STORED DATA START

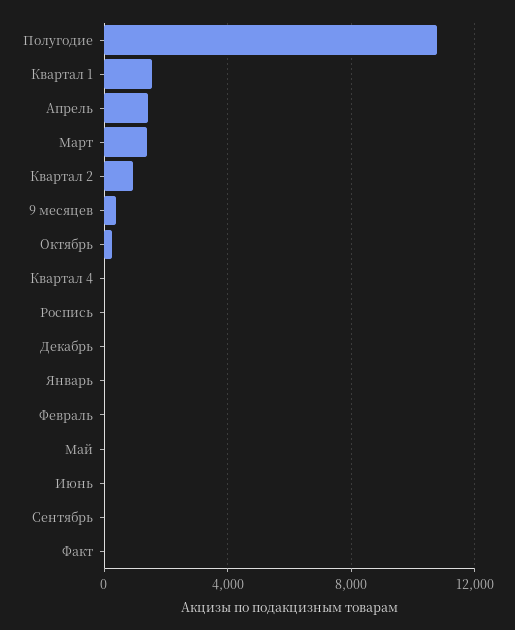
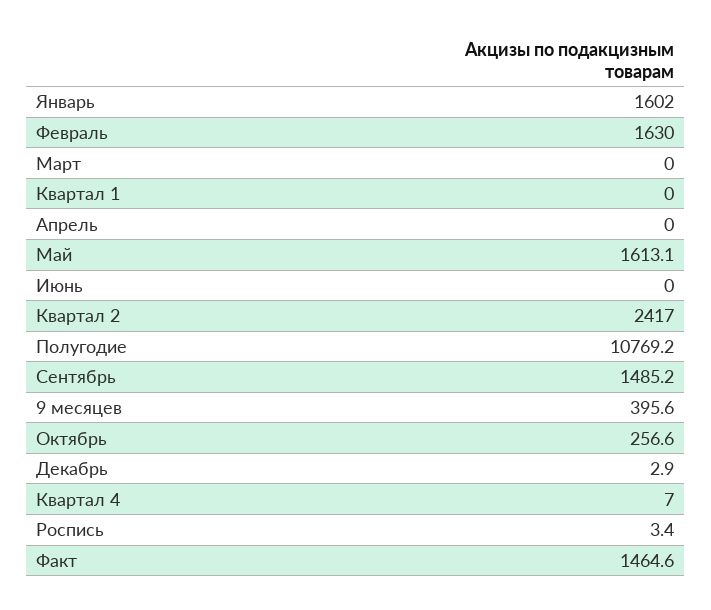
  {
    "Полугодие": 10769.2,
-   "Квартал 1": 1500,
+   "Квартал 1": 0,
-   "Апрель": 1500,
+   "Апрель": 0,
-   "Март": 1500,
+   "Март": 0,
-   "Квартал 2": 1000,
+   "Квартал 2": 2417,
    "9 месяцев": 395.6,
    "Октябрь": 256.6,
    "Квартал 4": 7,
    "Роспись": 3.4,
    "Декабрь": 2.9,
-   "Январь": 0,
+   "Январь": 1602,
-   "Февраль": 0,
+   "Февраль": 1630,
-   "Май": 0,
+   "Май": 1613.1,
    "Июнь": 0,
-   "Сентябрь": 0,
+   "Сентябрь": 1485.2,
-   "Факт": 0
+   "Факт": 1464.6
  }

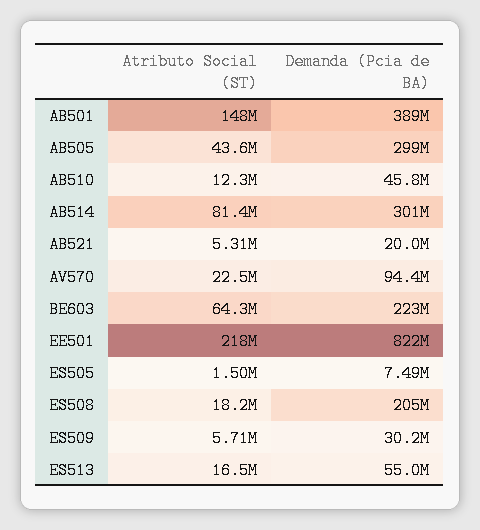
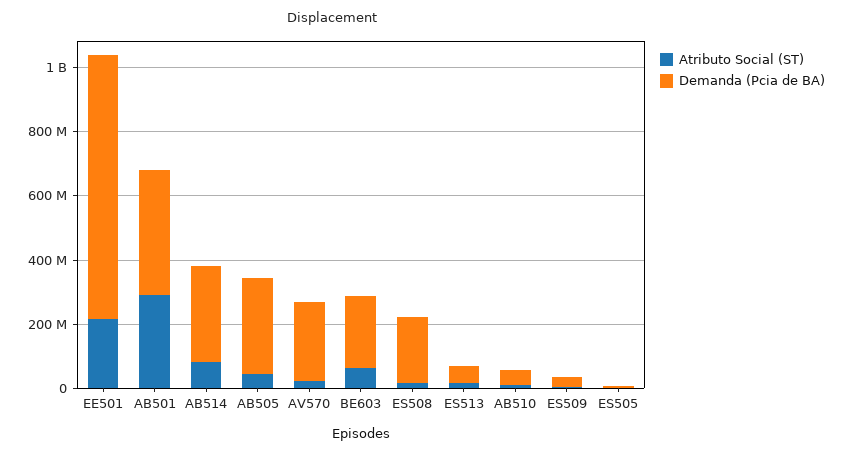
  {
    "Atributo Social (ST)": {
-     "AB501": 148000000,
+     "AB501": 300000000,
      "AB505": 43600000,
      "AB510": 12300000,
      "AB514": 81400000,
-     "AB521": 5310000,
      "AV570": 22500000,
      "BE603": 64300000,
      "EE501": 218000000,
      "ES505": 1500000,
      "ES508": 18200000,
      "ES509": 5710000,
      "ES513": 16500000
    },
    "Demanda (Pcia de BA)": {
      "AB501": 389000000,
      "AB505": 299000000,
      "AB510": 45800000,
      "AB514": 301000000,
-     "AB521": 20000000,
-     "AV570": 94400000,
+     "AV570": 250000000,
      "BE603": 223000000,
      "EE501": 822000000,
      "ES505": 7490000,
      "ES508": 205000000,
      "ES509": 30200000,
      "ES513": 55000000
    }
  }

STORED DATA END

**TASK PROMPT:**
Copy each line of the records above that carries the word "Квартал".

**RESPONSE TO THIS TASK:**
-   "Квартал 1": 1500,
+   "Квартал 1": 0,
-   "Квартал 2": 1000,
+   "Квартал 2": 2417,
    "Квартал 4": 7,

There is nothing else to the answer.